# Working at my First Event Tomorrow



## RegularJoe (Aug 26, 2014)

My wife and I both though this looked really interesting, so we're heading off tomorrow to go work at a nearby event (nearby being relative, it's over a two hour drive).

Any last minute advice for us newbs?


----------



## stevenson (Sep 12, 2011)

take plenty of water , a shade hat , chairs. be prepared for some rudeness, not all are but some, confusion , people in a rush , last minute details , and smile.. it can be fun. 
and a camera if you want.


----------



## RegularJoe (Aug 26, 2014)

stevenson said:


> take plenty of water , a shade hat , chairs. be prepared for some rudeness, not all are but some, confusion , people in a rush , last minute details , and smile.. it can be fun.
> and a camera if you want.


Good advice. We forgot the camera but had loads of fun. 

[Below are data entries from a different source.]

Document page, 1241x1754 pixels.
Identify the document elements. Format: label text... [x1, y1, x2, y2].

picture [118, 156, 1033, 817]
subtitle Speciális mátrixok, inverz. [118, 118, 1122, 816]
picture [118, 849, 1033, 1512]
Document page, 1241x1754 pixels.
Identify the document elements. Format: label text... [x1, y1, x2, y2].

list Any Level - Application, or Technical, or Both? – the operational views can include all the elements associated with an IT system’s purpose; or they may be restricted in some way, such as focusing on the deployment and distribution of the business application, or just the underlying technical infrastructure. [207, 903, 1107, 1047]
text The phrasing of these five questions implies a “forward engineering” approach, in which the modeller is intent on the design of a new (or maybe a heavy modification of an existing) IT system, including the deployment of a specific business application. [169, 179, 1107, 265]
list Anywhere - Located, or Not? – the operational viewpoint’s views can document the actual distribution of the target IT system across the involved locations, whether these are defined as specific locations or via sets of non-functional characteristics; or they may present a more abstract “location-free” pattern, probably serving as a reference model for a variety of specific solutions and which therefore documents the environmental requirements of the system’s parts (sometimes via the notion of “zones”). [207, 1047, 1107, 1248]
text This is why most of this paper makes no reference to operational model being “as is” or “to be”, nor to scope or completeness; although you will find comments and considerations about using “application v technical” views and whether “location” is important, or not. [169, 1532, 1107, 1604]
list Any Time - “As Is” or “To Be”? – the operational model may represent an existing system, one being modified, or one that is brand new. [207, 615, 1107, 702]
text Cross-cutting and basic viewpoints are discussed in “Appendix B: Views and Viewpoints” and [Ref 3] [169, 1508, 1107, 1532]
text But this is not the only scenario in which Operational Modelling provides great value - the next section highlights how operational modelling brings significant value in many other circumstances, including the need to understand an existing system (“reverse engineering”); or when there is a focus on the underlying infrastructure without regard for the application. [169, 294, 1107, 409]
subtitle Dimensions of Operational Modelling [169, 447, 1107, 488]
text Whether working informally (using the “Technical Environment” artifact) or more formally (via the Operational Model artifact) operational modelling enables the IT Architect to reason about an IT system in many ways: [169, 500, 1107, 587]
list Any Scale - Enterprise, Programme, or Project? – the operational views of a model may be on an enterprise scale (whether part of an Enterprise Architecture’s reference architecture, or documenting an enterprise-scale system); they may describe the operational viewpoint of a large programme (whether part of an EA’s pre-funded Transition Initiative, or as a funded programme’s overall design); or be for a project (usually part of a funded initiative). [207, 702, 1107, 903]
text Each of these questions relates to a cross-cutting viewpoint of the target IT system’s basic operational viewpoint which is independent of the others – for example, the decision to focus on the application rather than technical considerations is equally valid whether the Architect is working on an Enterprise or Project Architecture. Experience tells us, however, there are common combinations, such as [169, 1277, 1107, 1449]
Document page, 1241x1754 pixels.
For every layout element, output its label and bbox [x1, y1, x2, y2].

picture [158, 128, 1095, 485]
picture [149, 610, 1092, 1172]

There was lots of confusion and people in a rush, but no rudeness. 

It only took me a few minutes to decide that it was definitely something I'd like to try.


----------



## Zexious (Aug 2, 2013)

^Forgot the camera?? D: Blasphemy!


----------



## RegularJoe (Aug 26, 2014)

Zexious said:


> ^Forgot the camera?? D: Blasphemy!


Especially so for me.


----------



## phantomhorse13 (Feb 18, 2011)

Glad that you enjoyed yourself.. maybe next event you will be in the saddle?


----------



## RegularJoe (Aug 26, 2014)

phantomhorse13 said:


> Glad that you enjoyed yourself.. maybe next event you will be in the saddle?


I understand one needs a horse for that, so sadly, not yet. 

Soon, hopefully.


----------